▶ **TASK ITEM**
In the records that follow, locate every line with "Environmental" and extract it.

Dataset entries
══════════════════════════════

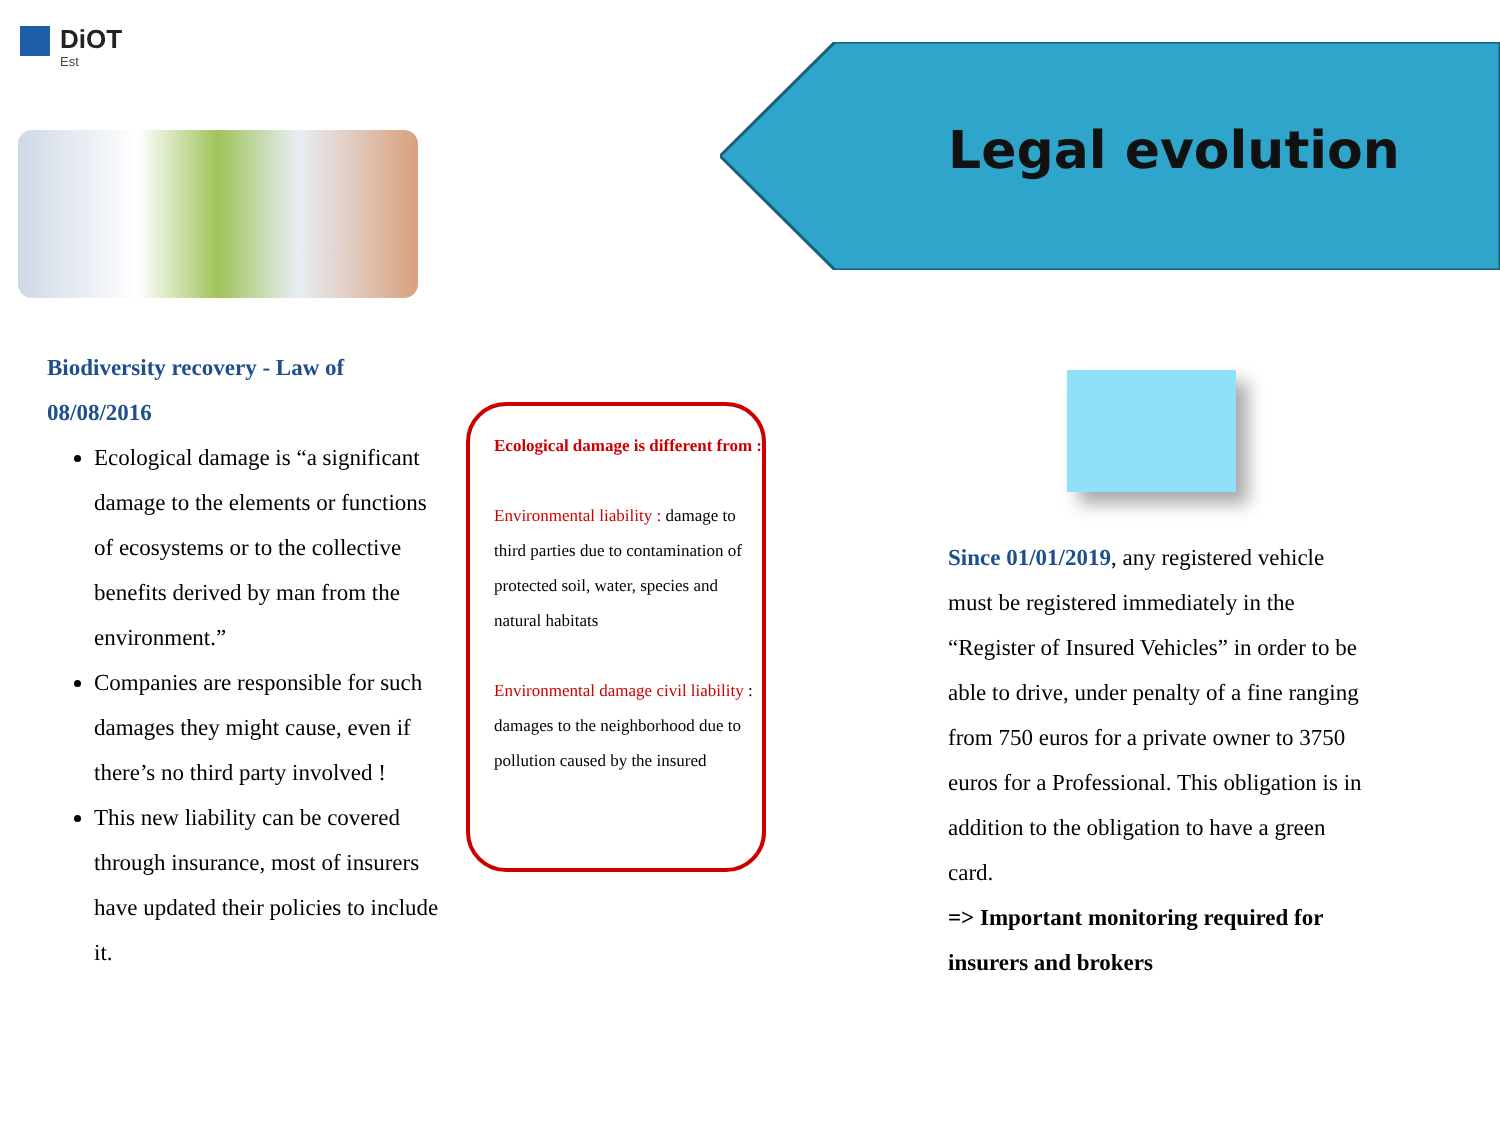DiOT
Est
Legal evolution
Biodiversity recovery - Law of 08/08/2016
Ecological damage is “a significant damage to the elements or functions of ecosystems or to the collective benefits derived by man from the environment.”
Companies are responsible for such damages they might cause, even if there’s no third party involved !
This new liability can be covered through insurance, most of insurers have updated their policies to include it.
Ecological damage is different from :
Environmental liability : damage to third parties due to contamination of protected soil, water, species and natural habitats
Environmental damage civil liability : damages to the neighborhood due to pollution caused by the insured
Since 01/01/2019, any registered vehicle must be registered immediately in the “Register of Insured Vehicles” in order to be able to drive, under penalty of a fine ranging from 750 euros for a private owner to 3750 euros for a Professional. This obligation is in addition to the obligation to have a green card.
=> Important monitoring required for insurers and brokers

══════════════════════════════

▶ **SOLUTION TO THIS PROBLEM**
Environmental liability : damage to third parties due to contamination of protected soil, water, species and natural habitats
Environmental damage civil liability : damages to the neighborhood due to pollution caused by the insured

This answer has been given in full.